Department of Physics, Graduate School of Science, University of Tokyo, Hongo Bunkyou-ku Tokyo 113-0033, Japan.
Laboratory for Comprehensive Bioimaging, RIKEN Quantitative Biology Center, 6-2-3, Furuedai, Suita, Osaka 565-0874, Japan.
Department of Pathology, Tohoku University Hospital, Seiryo-machi, Aoba-ku, Sendai 980-8574, Japan.


In breast cancer, the prognosis of human epidermal growth factor receptor 2 (HER2)-positive patients (20-25%) has been dramatically improved by the clinical application of the anti-HER2 antibody drugs trastuzumab and pertuzumab. However, the clinical outcomes of HER2-negative cases with a poor prognosis have not improved, and novel therapeutic antibody drugs or diagnostic molecular markers of prognosis are urgently needed. Here, we targeted protease-activated receptor 1 (PAR1) as a new biomarker for HER2-negative patients.

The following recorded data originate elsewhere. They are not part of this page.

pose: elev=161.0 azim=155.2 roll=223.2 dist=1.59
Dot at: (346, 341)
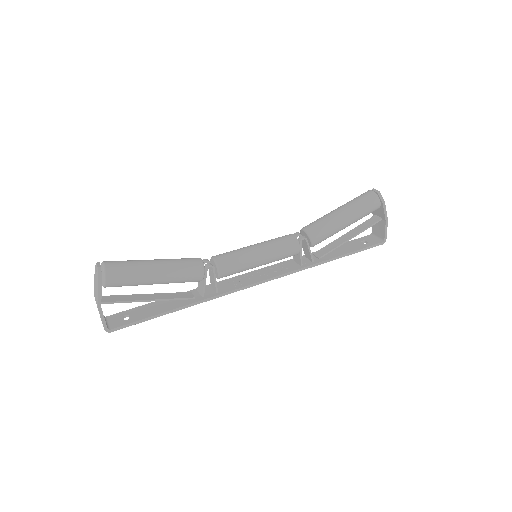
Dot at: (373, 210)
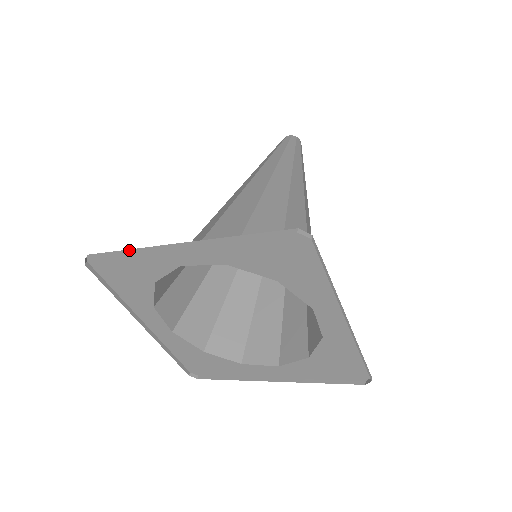
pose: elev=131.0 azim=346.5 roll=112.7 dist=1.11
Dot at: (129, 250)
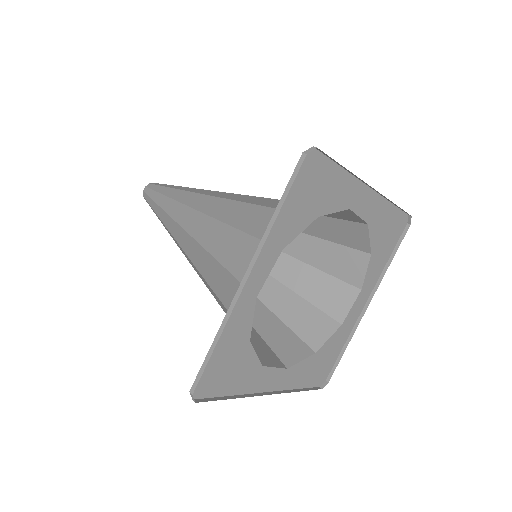
Dot at: (345, 168)
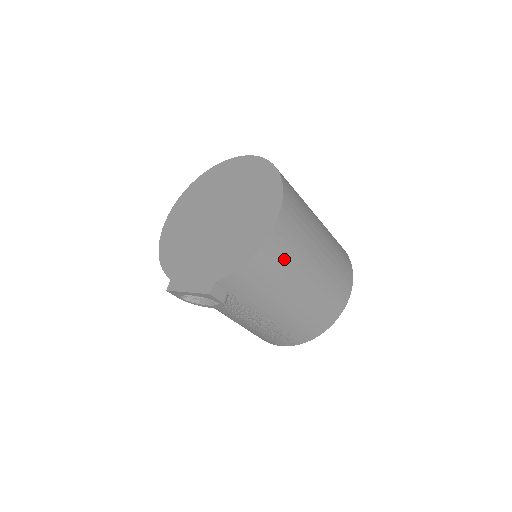
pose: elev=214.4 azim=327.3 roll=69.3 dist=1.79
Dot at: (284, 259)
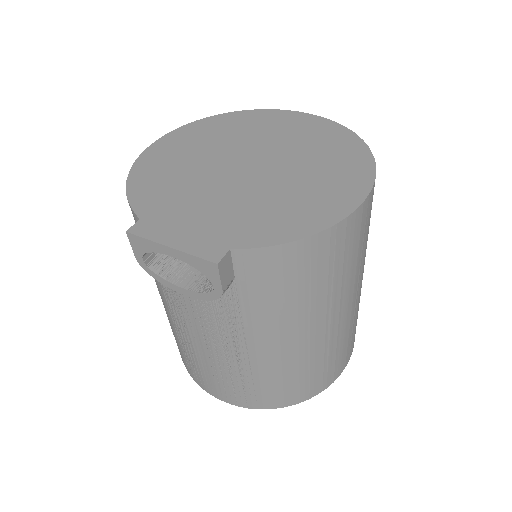
Dot at: (337, 267)
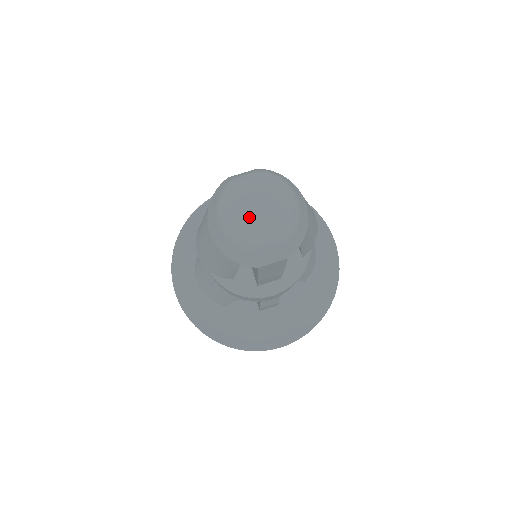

The developed anti-PAR1 antibody inhibited PAR1 activation by matrix metalloprotease 1 and thereby prevented cancer-cell migration and invasion. To estimate PAR1 expression levels in HER2-negative patient tissues using the antibody, user-friendly immunohistochemistry with fluorescence nanoparticles or quantum dots (QDs) was developed. Previously, immunohistochemistry with QDs was affected by tissue autofluorescence, making quantitative measurement extremely difficult. We significantly improved the quantitative sensitivity of immunohistochemistry with QDs by using an autofluorescence-subtracted image and single-QD imaging. The immunohistochemistry showed that PAR1 expression was strongly correlated with relapse-free survival time in HER2-negative breast cancer patients. Therefore, the developed anti-PAR1 antibody is a strong candidate for use as an anticancer drug and a prognostic biomarker for HER2-negative patients.